Twimyo Yeop Chagi – Jump Side Kick/Flying Side Kick
The prerequisite of this kick is the basic side kick (Yeop Chagi).
This kick is used when there is a long distance to cover in order to reach the opponent.
The flying side kick relies mainly on momentum, so the more momentum you create the more powerful it is. Therefore you have to execute a short run towards the target in order to generate greater momentum and thrust all your weight into the target.
All the principles of the basic side kick apply to the flying side kick.
Tornado kick or 360 kick
The modern version of a tornado kick finishes with a roundhouse kick.
There is another less effective version executed with a crescent kick at the end, this version does not have much power behind it because it does not engage the hips like the one executed with a roundhouse kick.
The prerequisite to learning this kick is to master the roundhouse (Dollyo Chagi) because the 360 turn ends with the exact mechanisms of a roundhouse.
In order to perform a tornado kick, you need to adopt a side stance, not a square stance as in Muay Thai and kickboxing.
If you are in a Muay Thai or a kickboxing fight and you want to throw a tornado kick while still in a square stance, don’t switch to a side stance with a sudden move without reason, your opponent will guess that you are about to spin.
Always blind your opponent with feints, jabs, non-engaging kicks, etc. before switching to a side stance. Once you are in a side stance and you see an opening throw your kick, you might be surprised of how much damage the tornado kick can do to a human skull.
The jump should be towards the opponent not vertical.
The tornado move is an extremely advanced move in Taekwondo, do not attempt to use it in a self-defense situation unless you have absolute certainty that you are going to hit your target surgically.
If not, stick to the basics, Dollyo Chagi (Roundhouse kick), Ap Chagi (Front Kick), etc.
This kick, as any other turning kick, is mainly used for countering. But It can also be used rarely as part of an offensive combination of kicks e.g. Roundhouse followed by a spinning hook kick then followed by a tornado kick.
By throwing all those three kicks in combination, you give less opportunity for the opponent to enter in your leg reach without getting hit with one of these powerful kicks.

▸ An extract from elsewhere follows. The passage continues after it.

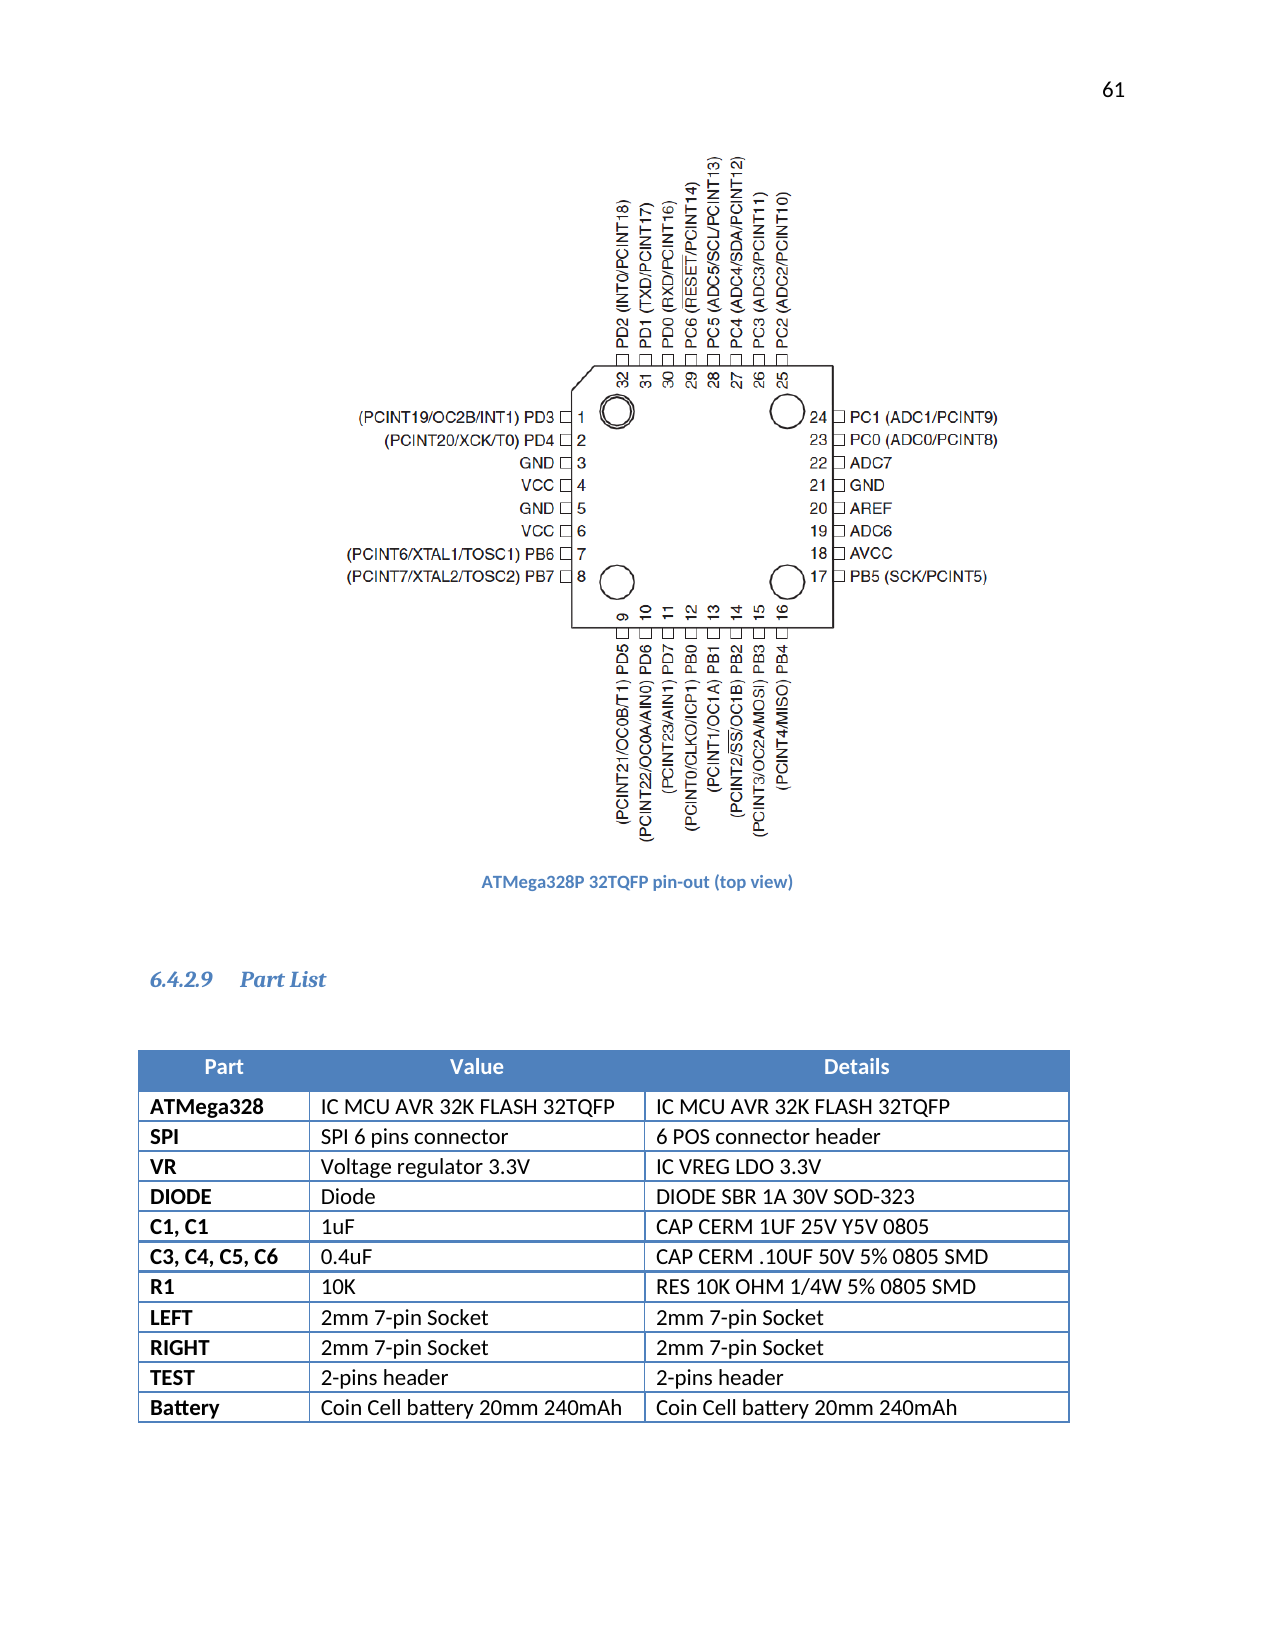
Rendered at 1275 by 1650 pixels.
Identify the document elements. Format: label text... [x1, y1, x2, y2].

Most Taekwondo practitioners, even the advanced ones tend to only master this kick with one leg, depending on if they are right-handed or left-handed.

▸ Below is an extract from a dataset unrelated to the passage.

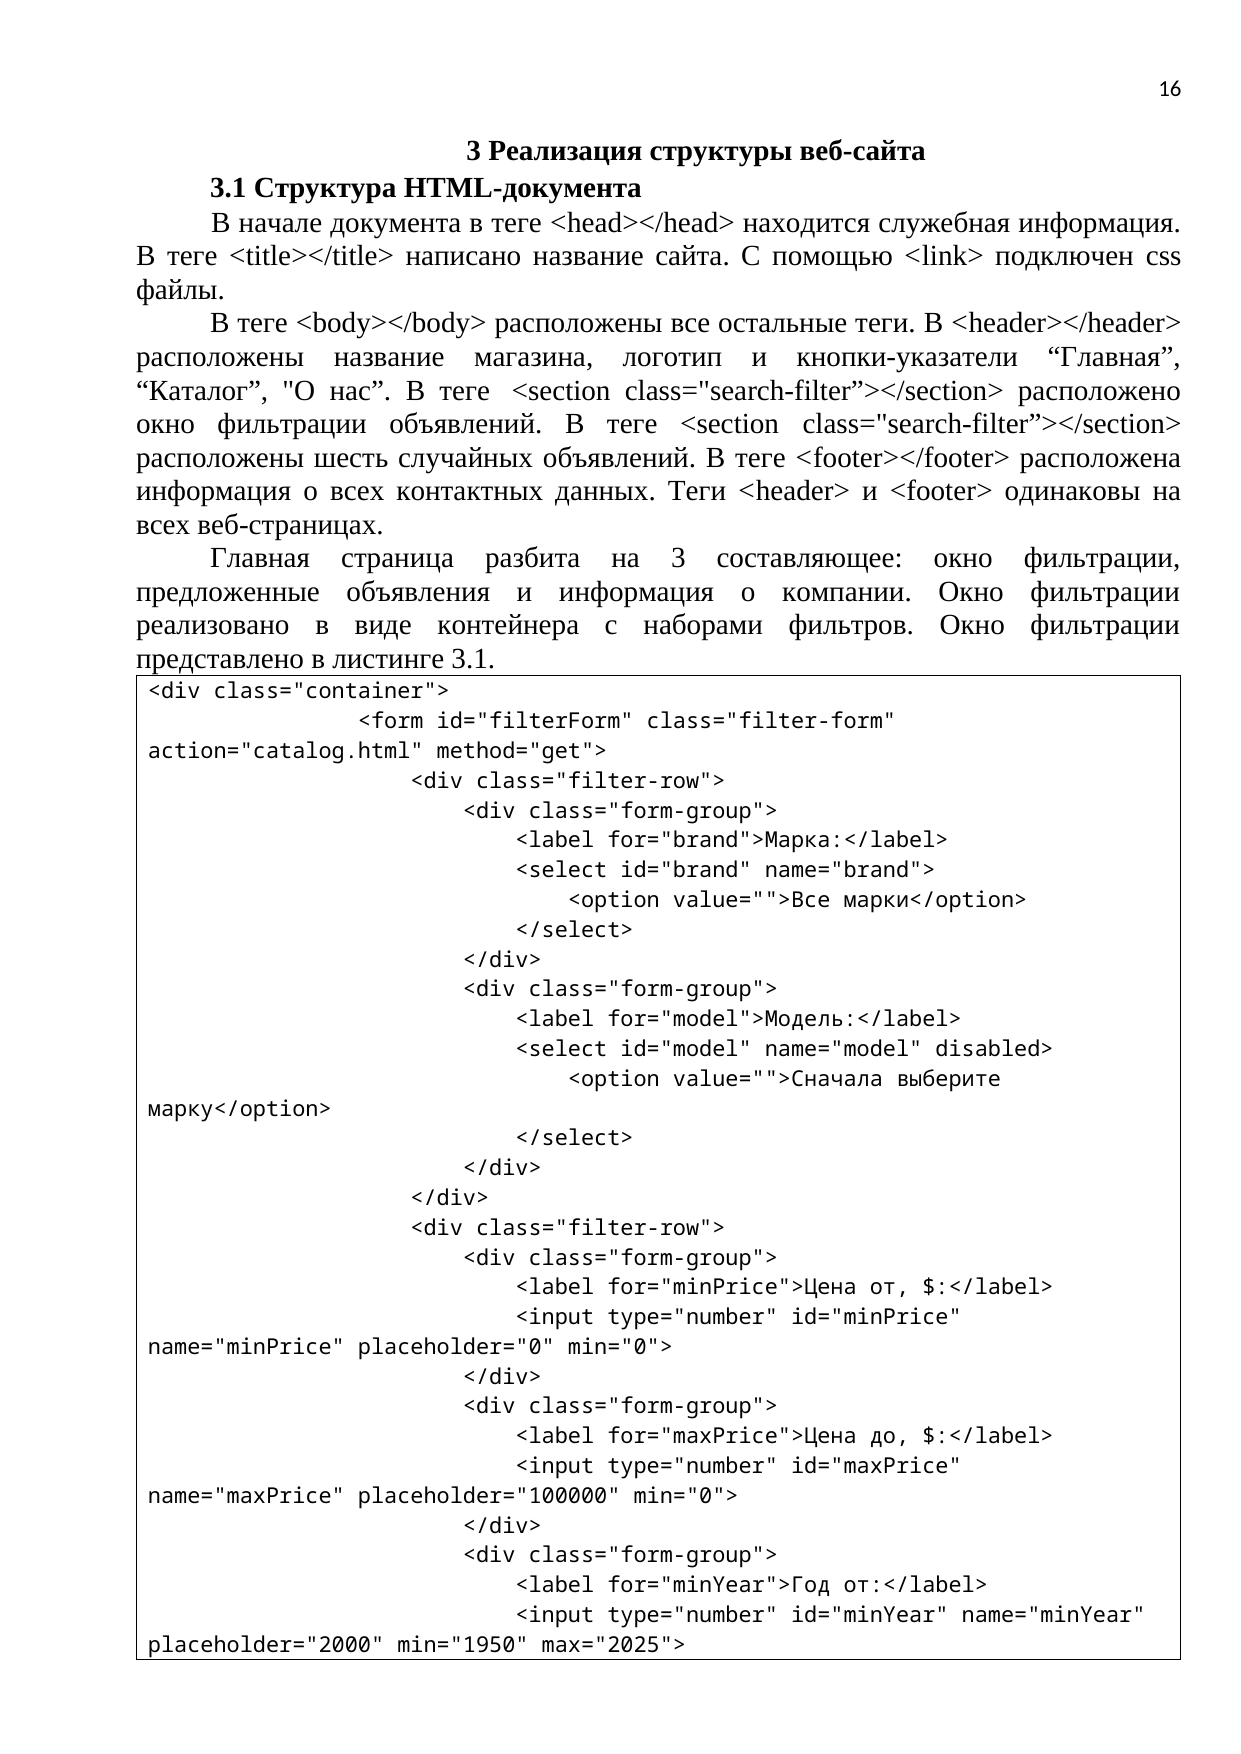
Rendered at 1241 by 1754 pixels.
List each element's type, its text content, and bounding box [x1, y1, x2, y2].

subtitle 3 Реализация структуры веб-сайта [136, 130, 1181, 167]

It is recommended to practice and master the kick perfectly with both legs so you can counter every leg your opponent uses accordingly.
The art of Taekwondo has invented a great number of kicks, the ones mentioned above are the most used and the most practical in Taekwondo matches and self-defense.
There are other beautiful kicks that can’t be used effectively in self-defense situations such as 540 kick, 720 kick, scissor kick, jump double front kick, etc. But they are still used in Taekwondo demonstrations as an assertion of the superiority and high level athleticism of Taekwondo as a martial art.